Since 1920, longitudinal observations made on persons in various ages of life have revealed that: (a) Among 1,011 infants and young children infected, 30 (2.96 per cent) developed clinical tuberculosis. The others remained free from clinical disease during the period of childhood. (b) Among 2,979 children who reacted to tuberculin between the ages of 6 and 14 years, 137 (4.6 per cent) developed clinical lesions. (c) Chronic pulmonary tuberculosis usually made its debut during adolescence and throughout the remainder of life.
Among 2,266 persons who became infected at the age of 19 years or older and were recently traced, 2,080 with 24,431 person years of follow-up had developed no demonstrable tuberculous lesion.
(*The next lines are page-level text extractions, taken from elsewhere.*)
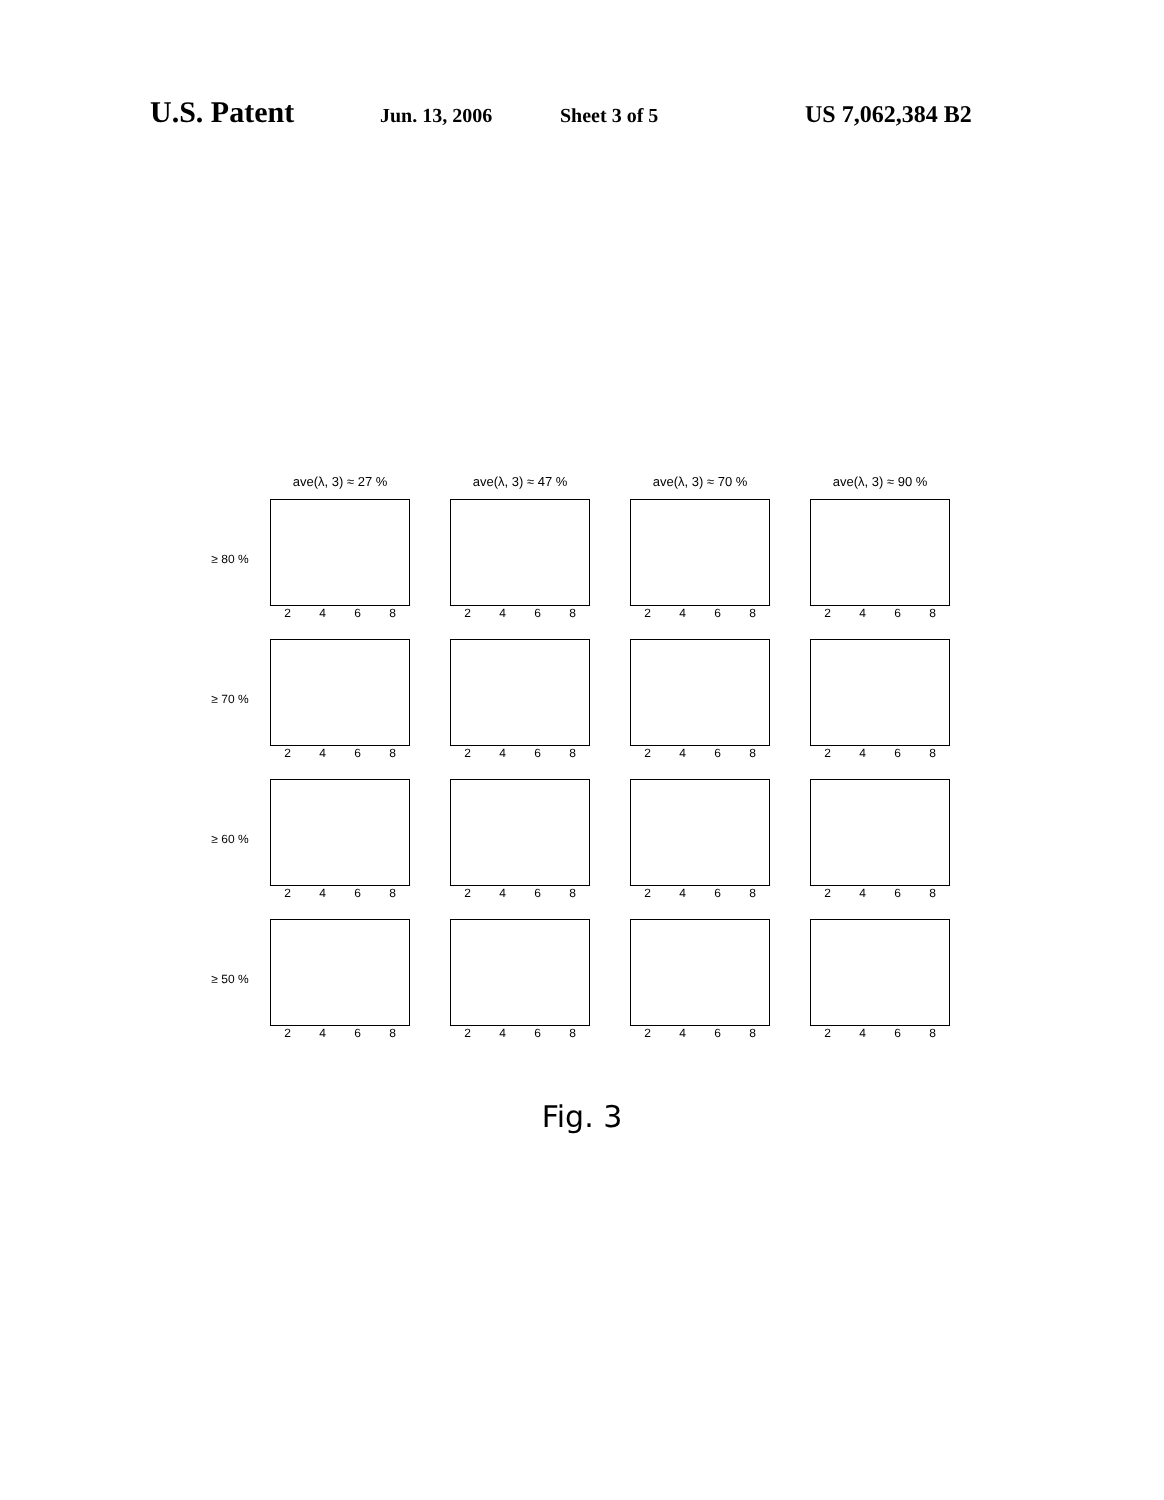U.S. Patent Jun. 13, 2006 Sheet 3 of 5 US 7,062,384 B2
ave(λ, 3) ≈ 27 % ave(λ, 3) ≈ 47 % ave(λ, 3) ≈ 70 % ave(λ, 3) ≈ 90 %
≥ 80 %
2468 2468 2468 2468
≥ 70 %
2468 2468 2468 2468
≥ 60 %
2468 2468 2468 2468
≥ 50 %
2468 2468 2468 2468
Fig. 3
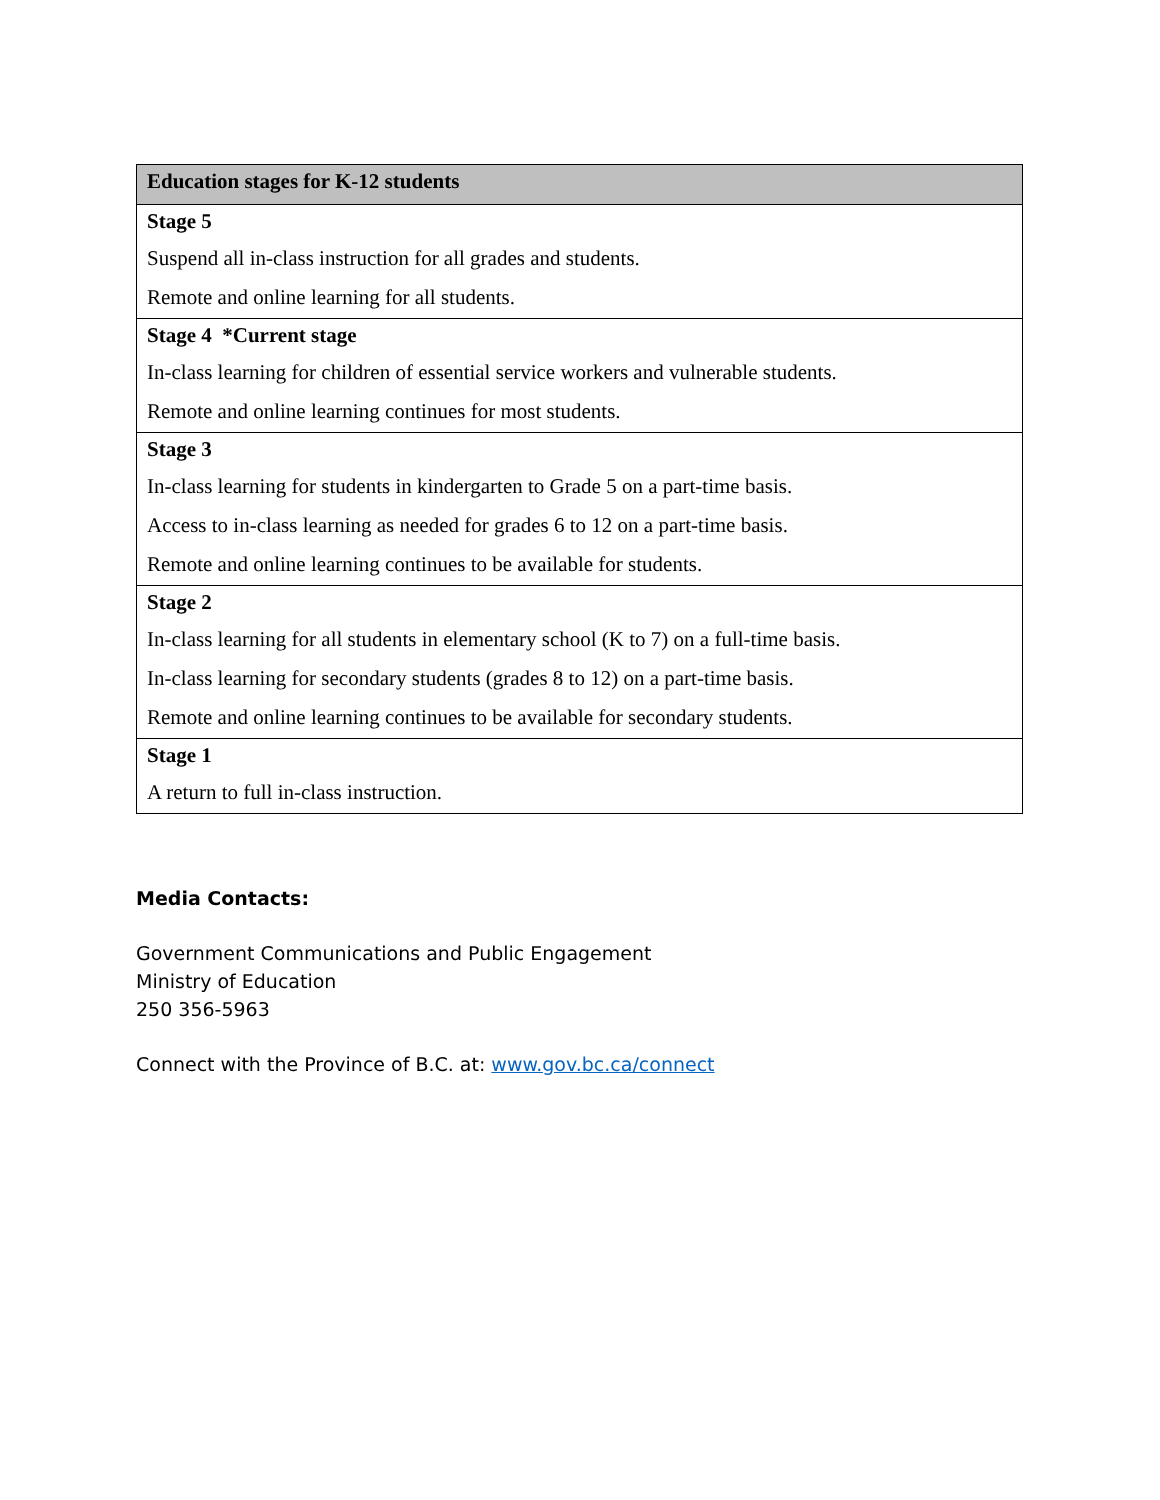| Education stages for K-12 students |
| --- |
| Stage 5 Suspend all in-class instruction for all grades and students. Remote and online learning for all students. |
| Stage 4 *Current stage In-class learning for children of essential service workers and vulnerable students. Remote and online learning continues for most students. |
| Stage 3 In-class learning for students in kindergarten to Grade 5 on a part-time basis. Access to in-class learning as needed for grades 6 to 12 on a part-time basis. Remote and online learning continues to be available for students. |
| Stage 2 In-class learning for all students in elementary school (K to 7) on a full-time basis. In-class learning for secondary students (grades 8 to 12) on a part-time basis. Remote and online learning continues to be available for secondary students. |
| Stage 1 A return to full in-class instruction. |
Media Contacts:
Government Communications and Public Engagement
Ministry of Education
250 356-5963
Connect with the Province of B.C. at: www.gov.bc.ca/connect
There were 54 in whom primary pulmonary infiltrates (Ghon tubercles in the inflammatory stage) cast visible x-ray shadows about the time allergy could be elicited. Pleurisy with effusion appeared in 67, mostly about the time allergy was detectable. Clinical reinfection type of tuberculosis subsequently developed in 65, of whom 60 had pulmonary and five extrathoracic lesions.
All demonstrable lesions behaved in the same manner as those previously observed in children and among adults who had been infected in childhood.
The natural defense mechanism of the human body apparently does not differ with age of life or races of people. Mental illness per se does not influence resistance.
The defense mechanism of the human body is handicapped when reinfections occur because of allergy which has been introduced following the primary invasion. Although the defense mechanism copes at least temporarily with many reinfections, it fails often enough to account for all the illness and death from tuberculosis.